(Collected data entries)

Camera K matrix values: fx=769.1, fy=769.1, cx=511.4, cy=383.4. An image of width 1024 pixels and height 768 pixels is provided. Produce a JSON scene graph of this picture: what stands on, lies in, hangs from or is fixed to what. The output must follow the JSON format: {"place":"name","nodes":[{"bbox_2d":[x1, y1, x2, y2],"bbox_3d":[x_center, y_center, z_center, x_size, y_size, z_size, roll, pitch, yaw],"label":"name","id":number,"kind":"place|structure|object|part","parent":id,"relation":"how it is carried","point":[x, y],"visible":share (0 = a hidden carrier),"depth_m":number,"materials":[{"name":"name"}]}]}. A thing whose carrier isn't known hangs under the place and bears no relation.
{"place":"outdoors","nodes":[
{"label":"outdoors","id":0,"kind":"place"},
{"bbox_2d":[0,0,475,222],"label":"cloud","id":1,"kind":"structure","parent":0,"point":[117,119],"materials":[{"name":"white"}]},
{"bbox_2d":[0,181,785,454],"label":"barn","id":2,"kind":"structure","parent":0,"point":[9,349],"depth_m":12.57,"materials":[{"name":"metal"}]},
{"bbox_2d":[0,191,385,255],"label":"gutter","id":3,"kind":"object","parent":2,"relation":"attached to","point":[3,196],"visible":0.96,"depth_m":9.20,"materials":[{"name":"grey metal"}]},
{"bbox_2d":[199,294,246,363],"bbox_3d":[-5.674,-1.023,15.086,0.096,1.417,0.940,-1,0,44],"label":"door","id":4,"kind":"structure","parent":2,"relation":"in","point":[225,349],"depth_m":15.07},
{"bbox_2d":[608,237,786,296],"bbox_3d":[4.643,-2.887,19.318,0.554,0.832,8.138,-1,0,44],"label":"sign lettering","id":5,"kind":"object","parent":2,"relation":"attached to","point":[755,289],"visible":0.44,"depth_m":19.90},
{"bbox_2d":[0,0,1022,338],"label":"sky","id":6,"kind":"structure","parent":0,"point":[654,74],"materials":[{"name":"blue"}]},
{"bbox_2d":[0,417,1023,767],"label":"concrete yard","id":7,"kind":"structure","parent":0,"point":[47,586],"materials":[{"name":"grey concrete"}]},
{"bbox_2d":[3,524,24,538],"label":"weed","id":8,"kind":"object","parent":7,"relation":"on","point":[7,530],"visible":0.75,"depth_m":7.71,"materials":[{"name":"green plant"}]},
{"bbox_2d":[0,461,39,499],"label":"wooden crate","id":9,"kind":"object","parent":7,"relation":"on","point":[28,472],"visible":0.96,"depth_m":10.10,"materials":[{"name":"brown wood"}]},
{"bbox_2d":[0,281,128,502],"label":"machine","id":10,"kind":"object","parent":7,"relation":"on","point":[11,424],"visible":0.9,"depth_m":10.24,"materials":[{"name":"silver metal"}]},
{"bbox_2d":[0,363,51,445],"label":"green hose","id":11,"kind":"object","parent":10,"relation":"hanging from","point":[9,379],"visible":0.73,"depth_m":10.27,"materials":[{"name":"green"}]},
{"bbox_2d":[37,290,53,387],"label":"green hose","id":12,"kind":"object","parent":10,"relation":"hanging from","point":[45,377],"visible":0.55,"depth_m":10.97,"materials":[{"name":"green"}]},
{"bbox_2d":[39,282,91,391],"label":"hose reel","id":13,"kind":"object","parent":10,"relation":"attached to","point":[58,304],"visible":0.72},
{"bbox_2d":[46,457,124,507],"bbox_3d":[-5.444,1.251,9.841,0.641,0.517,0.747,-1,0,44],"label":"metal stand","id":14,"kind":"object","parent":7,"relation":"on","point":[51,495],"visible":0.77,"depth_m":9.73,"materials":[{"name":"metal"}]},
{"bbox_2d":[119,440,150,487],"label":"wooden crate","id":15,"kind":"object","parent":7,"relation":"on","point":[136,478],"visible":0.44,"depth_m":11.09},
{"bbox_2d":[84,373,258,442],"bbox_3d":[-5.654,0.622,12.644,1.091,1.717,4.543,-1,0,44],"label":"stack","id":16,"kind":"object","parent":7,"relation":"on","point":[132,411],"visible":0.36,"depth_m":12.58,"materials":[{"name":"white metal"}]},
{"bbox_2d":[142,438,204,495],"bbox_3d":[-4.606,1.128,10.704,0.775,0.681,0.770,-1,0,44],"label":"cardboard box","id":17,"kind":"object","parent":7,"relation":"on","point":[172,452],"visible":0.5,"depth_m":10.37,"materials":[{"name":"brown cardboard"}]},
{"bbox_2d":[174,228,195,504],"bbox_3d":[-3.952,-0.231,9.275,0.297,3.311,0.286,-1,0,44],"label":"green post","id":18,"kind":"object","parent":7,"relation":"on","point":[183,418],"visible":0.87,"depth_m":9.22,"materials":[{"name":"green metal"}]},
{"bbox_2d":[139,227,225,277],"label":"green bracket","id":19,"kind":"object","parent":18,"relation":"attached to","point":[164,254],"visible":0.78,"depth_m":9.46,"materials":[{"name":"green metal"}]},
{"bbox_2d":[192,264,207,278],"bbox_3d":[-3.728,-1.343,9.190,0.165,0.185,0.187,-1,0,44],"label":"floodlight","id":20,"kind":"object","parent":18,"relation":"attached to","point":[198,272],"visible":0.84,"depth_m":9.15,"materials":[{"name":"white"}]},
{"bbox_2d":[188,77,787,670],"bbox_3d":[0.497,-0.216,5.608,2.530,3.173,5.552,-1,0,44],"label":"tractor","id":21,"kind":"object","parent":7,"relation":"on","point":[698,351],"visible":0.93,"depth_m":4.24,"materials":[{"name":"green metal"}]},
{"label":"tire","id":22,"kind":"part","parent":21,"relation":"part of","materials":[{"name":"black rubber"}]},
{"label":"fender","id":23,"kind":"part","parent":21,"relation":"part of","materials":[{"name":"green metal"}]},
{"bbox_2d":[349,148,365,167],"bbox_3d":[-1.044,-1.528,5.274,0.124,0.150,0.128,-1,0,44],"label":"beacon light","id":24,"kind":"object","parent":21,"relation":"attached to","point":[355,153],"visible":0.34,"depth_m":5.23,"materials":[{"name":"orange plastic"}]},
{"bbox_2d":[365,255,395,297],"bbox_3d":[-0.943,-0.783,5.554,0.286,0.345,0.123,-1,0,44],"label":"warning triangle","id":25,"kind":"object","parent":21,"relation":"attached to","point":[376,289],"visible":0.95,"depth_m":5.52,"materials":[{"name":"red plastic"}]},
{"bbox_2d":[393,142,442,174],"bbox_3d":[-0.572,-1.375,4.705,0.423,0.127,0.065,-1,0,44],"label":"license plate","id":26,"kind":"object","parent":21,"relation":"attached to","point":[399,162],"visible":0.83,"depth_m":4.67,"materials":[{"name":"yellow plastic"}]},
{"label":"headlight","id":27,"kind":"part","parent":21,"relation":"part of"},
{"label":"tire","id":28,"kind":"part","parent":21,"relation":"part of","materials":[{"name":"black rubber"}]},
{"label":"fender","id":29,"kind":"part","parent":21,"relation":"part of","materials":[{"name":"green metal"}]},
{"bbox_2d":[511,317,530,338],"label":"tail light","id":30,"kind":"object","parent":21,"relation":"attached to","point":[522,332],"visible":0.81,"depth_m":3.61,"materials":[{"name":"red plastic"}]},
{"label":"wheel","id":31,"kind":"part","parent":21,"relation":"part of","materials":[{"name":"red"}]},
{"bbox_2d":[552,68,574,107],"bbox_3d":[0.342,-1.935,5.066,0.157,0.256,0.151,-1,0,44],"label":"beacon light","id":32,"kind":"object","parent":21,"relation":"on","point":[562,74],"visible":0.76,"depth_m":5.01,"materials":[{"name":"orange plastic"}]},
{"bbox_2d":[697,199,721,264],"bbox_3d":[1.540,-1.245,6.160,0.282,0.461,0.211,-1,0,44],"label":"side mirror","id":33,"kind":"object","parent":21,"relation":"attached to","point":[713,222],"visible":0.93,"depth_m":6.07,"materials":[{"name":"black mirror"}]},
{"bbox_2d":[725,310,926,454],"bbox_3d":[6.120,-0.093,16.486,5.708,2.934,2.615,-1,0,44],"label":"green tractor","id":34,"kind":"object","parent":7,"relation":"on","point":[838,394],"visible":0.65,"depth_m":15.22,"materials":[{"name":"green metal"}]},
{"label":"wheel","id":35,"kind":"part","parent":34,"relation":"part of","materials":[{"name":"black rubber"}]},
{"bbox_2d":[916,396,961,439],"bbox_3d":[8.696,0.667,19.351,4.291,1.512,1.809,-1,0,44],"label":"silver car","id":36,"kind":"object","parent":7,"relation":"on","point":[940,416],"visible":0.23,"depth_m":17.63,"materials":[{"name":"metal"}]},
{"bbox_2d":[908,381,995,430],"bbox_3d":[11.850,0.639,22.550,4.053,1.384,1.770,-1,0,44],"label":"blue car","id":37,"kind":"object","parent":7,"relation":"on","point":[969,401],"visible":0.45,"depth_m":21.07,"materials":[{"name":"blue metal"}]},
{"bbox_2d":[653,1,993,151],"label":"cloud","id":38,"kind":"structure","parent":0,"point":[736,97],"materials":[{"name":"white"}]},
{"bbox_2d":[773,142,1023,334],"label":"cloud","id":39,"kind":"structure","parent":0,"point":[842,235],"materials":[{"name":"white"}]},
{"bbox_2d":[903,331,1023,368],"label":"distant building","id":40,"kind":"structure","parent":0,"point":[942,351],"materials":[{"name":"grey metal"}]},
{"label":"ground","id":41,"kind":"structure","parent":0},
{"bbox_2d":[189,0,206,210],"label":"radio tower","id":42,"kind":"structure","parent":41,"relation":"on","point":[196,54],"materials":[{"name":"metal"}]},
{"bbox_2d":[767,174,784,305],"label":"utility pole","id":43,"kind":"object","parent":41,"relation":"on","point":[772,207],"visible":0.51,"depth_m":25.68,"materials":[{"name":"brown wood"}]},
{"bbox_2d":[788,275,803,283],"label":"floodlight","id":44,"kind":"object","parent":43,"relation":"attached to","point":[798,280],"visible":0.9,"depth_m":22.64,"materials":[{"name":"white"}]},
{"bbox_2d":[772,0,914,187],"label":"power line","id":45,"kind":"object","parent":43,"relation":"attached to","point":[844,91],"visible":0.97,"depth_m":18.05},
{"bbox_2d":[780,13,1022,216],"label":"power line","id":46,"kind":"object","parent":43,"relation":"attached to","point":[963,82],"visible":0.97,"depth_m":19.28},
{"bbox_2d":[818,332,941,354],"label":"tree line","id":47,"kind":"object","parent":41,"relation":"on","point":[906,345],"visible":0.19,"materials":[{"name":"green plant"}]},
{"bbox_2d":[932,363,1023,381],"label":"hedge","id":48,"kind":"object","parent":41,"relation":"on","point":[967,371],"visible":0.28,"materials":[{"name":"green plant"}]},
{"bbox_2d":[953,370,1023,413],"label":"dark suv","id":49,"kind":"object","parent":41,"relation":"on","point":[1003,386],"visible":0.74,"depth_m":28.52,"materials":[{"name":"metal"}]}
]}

--

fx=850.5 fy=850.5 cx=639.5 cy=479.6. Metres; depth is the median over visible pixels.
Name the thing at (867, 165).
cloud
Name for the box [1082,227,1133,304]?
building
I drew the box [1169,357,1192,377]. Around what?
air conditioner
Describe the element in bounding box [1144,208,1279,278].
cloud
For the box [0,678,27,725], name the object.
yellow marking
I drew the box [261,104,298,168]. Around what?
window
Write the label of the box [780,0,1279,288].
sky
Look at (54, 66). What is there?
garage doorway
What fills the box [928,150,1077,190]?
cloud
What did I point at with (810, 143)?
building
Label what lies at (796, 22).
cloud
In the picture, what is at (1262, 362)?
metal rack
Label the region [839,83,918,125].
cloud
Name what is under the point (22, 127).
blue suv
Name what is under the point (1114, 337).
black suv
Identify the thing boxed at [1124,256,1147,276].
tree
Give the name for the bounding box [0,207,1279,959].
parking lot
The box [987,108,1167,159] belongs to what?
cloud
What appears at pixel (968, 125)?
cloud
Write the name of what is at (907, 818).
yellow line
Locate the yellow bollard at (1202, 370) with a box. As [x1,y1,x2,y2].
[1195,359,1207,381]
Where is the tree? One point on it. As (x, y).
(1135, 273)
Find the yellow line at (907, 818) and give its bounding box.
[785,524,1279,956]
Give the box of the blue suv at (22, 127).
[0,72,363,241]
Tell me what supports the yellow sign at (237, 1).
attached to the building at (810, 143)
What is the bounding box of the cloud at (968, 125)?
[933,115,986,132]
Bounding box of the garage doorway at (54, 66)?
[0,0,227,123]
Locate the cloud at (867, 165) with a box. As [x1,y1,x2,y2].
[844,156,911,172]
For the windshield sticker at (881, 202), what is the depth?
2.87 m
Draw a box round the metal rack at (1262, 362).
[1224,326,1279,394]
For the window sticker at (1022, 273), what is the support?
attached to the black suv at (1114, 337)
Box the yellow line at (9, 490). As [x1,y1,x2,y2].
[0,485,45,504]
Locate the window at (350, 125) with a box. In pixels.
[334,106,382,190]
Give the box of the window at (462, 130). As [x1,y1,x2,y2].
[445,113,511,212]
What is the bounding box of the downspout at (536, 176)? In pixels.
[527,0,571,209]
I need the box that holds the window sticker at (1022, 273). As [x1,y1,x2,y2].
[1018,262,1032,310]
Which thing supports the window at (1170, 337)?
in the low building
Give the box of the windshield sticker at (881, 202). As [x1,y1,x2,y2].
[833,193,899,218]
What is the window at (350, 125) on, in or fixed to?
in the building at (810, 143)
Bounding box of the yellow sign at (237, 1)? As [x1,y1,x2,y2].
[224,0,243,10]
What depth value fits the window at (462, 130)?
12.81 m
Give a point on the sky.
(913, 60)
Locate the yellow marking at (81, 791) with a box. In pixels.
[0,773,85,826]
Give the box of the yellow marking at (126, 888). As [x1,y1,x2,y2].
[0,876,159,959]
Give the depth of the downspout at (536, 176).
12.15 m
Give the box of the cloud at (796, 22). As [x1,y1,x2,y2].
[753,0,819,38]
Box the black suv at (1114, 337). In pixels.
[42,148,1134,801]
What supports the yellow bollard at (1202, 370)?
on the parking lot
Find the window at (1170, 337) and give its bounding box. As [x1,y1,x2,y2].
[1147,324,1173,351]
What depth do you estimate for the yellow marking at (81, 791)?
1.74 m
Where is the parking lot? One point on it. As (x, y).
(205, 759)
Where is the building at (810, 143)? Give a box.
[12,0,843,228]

==

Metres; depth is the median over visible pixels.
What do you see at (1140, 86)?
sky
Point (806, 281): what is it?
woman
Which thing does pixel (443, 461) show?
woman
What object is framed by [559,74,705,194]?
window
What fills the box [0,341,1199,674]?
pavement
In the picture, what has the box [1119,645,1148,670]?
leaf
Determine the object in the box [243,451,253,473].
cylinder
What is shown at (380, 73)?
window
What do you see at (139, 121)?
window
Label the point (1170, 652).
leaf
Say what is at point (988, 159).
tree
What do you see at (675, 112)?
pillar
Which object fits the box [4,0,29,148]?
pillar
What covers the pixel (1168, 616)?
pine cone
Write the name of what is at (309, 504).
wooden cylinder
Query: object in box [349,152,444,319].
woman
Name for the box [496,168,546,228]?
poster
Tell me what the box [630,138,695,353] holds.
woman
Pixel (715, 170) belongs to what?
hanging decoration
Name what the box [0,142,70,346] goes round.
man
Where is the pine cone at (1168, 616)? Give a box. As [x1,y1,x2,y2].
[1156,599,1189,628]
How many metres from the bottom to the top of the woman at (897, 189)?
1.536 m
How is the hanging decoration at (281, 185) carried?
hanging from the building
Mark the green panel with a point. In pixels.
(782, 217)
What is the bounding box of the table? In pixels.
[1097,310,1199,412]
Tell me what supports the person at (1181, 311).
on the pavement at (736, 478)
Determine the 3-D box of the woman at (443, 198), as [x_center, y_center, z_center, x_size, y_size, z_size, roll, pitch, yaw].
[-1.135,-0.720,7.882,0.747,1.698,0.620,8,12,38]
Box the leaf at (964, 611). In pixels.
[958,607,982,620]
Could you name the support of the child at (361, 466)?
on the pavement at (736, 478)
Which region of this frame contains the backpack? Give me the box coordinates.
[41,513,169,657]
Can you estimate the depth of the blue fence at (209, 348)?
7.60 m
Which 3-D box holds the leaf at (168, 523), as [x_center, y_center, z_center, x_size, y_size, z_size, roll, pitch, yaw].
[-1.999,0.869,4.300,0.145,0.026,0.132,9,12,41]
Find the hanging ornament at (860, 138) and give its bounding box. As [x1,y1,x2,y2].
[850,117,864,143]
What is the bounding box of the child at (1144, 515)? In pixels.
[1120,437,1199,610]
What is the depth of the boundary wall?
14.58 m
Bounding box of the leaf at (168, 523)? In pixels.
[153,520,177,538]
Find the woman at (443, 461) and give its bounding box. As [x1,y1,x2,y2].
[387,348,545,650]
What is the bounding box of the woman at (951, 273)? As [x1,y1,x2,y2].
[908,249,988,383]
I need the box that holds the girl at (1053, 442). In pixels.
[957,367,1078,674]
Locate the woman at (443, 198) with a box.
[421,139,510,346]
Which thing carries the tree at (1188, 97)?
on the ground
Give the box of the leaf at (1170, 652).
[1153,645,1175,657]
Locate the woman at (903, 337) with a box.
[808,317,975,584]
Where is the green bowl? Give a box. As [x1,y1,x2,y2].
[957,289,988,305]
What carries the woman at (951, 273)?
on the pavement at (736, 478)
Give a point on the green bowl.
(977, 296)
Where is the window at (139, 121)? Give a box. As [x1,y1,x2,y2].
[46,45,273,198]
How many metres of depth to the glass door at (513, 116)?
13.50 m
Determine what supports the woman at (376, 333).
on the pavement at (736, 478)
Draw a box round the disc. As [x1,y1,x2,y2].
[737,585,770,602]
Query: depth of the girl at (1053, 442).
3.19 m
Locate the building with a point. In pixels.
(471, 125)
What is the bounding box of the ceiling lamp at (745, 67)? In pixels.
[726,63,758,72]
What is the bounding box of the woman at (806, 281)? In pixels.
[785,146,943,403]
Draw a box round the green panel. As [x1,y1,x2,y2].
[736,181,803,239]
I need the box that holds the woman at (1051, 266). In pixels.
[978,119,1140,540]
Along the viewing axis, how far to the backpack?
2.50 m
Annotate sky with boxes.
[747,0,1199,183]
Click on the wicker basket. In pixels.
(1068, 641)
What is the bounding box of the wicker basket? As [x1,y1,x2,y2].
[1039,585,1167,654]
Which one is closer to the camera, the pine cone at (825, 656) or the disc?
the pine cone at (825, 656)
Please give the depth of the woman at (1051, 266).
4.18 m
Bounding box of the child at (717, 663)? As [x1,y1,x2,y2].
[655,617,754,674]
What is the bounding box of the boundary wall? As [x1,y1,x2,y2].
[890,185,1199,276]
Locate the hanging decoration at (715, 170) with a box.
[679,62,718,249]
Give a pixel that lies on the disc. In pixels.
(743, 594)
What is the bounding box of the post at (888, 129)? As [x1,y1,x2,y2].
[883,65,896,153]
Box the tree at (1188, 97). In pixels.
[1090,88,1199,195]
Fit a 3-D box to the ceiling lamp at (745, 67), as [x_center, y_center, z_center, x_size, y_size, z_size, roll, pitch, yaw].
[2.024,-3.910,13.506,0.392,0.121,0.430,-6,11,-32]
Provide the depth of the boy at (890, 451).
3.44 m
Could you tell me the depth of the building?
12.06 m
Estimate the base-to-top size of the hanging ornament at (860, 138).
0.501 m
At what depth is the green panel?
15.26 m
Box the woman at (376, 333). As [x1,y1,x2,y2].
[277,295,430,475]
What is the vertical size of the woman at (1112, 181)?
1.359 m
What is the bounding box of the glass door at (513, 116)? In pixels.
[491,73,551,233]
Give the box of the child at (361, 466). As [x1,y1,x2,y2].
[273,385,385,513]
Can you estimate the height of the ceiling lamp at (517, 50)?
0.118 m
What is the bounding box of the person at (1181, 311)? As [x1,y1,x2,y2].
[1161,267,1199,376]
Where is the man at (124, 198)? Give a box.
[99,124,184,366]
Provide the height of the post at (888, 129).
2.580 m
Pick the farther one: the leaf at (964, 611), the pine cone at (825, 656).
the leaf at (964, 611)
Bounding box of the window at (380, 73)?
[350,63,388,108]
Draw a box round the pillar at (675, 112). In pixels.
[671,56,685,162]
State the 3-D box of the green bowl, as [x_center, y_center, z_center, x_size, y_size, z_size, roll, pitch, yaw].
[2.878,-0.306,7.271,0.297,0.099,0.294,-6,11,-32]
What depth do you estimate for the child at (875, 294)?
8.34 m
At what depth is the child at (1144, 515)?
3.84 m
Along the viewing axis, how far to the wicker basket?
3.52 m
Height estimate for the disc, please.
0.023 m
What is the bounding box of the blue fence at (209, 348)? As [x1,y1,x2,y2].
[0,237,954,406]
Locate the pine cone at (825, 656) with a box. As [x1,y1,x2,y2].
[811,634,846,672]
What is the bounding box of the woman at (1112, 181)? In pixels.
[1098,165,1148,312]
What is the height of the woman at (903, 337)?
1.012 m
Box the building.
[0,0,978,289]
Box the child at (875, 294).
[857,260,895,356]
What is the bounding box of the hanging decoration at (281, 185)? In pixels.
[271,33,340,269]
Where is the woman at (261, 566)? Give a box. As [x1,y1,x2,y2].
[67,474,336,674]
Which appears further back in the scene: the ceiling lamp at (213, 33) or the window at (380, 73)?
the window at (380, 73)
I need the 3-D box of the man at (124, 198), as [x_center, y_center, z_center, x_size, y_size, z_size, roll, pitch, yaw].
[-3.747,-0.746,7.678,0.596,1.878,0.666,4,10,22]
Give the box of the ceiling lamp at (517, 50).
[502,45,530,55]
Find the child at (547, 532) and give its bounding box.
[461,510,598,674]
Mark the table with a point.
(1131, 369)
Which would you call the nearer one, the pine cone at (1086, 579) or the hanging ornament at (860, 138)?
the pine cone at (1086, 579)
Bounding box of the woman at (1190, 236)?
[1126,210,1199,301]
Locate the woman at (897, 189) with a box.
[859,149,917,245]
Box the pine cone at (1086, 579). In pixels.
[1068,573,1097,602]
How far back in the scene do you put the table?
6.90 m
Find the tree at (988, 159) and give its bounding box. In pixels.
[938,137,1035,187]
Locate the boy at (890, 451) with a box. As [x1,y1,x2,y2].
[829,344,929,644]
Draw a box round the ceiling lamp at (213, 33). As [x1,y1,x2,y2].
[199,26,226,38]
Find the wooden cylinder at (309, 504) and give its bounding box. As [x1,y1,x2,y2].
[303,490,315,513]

TASK DESCRIPTION: Your task is to find every line above containing the word "median" and copy it.

RESPONSE AREA:
fx=850.5 fy=850.5 cx=639.5 cy=479.6. Metres; depth is the median over visible pixels.
Metres; depth is the median over visible pixels.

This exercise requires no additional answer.